Start of Input records
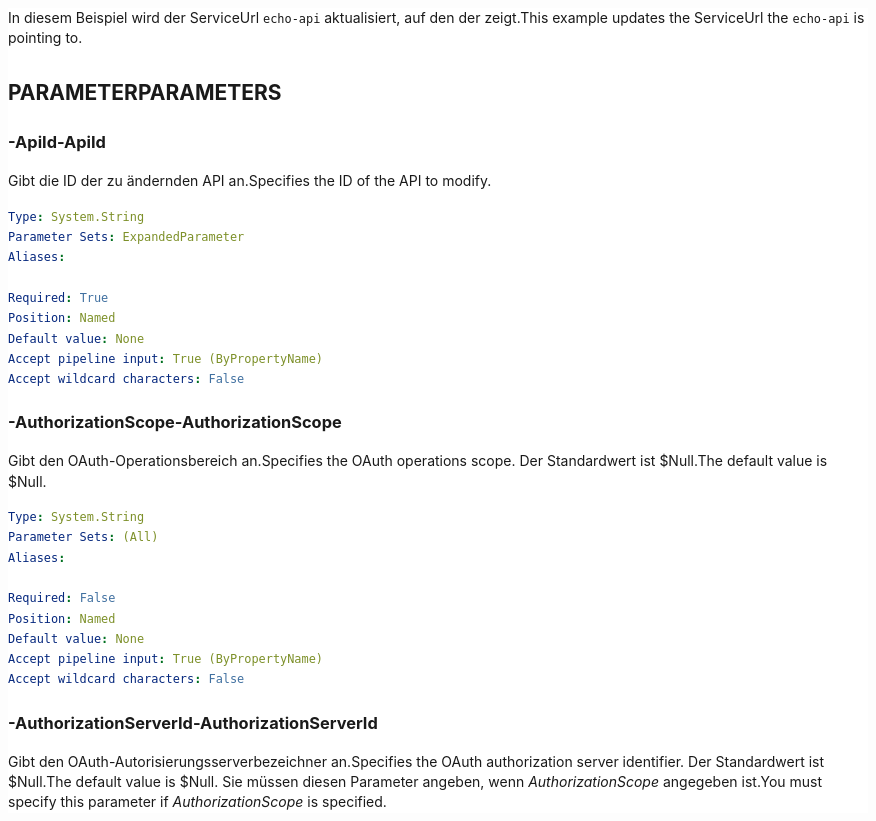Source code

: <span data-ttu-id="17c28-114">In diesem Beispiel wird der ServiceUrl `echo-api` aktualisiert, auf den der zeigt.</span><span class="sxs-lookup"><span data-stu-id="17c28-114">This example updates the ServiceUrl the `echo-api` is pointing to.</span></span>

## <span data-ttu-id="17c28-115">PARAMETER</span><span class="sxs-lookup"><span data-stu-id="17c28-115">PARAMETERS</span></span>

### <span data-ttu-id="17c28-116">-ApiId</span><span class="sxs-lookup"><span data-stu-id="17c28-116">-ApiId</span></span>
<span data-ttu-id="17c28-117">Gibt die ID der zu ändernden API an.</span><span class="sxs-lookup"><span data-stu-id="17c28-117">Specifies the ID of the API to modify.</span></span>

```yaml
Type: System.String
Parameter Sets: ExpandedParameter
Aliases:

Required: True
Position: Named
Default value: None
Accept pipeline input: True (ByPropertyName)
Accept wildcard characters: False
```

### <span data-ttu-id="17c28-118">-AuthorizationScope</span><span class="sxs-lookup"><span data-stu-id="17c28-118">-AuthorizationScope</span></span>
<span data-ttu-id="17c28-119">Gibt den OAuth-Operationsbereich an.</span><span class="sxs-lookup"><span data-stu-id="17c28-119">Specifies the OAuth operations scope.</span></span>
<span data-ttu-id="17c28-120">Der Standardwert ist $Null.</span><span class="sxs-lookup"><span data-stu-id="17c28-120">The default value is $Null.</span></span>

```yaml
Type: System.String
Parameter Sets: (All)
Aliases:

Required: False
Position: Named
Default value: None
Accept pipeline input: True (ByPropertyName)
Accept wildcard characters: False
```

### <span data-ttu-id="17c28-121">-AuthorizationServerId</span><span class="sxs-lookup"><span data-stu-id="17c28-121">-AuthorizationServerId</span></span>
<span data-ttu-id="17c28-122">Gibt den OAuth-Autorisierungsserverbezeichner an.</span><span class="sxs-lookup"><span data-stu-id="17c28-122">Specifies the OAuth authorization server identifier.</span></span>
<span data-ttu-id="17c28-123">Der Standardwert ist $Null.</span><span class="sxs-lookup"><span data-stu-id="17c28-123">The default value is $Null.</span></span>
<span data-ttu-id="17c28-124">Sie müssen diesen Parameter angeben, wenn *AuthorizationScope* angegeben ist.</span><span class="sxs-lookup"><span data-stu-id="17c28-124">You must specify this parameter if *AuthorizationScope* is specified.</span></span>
End of Input records
Start of Input records
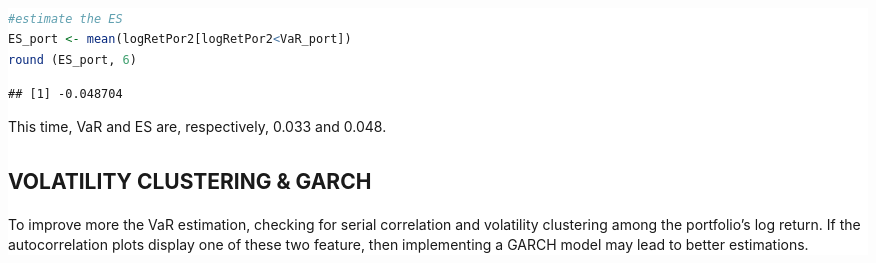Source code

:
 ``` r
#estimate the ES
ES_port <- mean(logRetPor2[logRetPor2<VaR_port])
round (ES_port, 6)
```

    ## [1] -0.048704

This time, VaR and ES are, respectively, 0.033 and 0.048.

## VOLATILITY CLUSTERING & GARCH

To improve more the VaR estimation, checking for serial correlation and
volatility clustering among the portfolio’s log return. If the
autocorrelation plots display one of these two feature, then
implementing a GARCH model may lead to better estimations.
End of Input records
Start of Input records
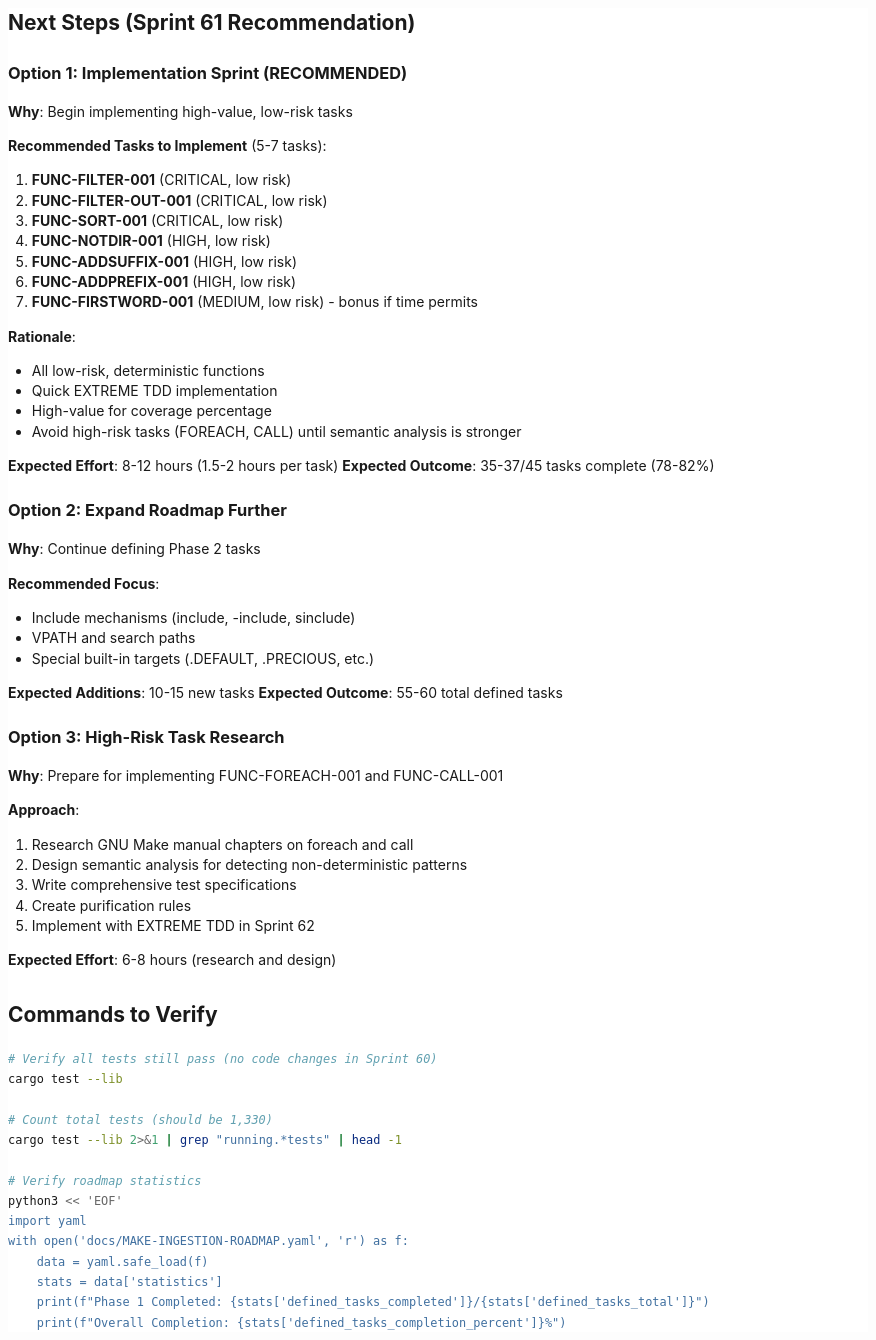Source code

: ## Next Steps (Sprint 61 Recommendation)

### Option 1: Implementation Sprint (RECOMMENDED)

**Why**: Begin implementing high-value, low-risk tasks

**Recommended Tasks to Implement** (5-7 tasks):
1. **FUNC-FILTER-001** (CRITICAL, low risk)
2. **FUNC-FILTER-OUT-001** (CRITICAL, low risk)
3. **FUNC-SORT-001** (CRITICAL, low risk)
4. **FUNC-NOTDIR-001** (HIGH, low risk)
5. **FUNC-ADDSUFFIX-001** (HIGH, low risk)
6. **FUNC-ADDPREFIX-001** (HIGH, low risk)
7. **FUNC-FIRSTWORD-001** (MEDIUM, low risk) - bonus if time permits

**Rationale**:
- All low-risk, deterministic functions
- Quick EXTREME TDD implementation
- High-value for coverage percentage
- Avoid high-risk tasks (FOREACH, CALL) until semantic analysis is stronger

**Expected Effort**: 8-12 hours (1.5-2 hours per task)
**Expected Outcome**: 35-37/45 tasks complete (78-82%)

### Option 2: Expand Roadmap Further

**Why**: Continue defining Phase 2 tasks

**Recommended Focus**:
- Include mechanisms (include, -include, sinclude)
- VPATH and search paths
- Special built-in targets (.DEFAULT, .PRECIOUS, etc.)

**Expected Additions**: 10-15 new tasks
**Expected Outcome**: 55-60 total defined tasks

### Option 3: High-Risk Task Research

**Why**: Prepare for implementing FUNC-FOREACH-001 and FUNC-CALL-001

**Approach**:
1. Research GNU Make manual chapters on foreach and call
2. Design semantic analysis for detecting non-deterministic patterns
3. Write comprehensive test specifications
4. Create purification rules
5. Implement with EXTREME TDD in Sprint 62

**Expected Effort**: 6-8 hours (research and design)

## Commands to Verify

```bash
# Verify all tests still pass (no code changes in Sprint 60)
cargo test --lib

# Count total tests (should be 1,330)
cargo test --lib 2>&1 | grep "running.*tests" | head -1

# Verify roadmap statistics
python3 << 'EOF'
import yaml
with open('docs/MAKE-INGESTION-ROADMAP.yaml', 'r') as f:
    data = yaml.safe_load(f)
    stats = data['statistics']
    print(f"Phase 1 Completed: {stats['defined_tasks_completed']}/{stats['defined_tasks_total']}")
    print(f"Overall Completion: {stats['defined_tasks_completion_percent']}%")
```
End of Input records
Exercise description>
Locate the word "OAuth" in the entries, and copy every line where it is found.

Solution to the problem>
<span data-ttu-id="17c28-119">Gibt den OAuth-Operationsbereich an.</span><span class="sxs-lookup"><span data-stu-id="17c28-119">Specifies the OAuth operations scope.</span></span>
<span data-ttu-id="17c28-122">Gibt den OAuth-Autorisierungsserverbezeichner an.</span><span class="sxs-lookup"><span data-stu-id="17c28-122">Specifies the OAuth authorization server identifier.</span></span>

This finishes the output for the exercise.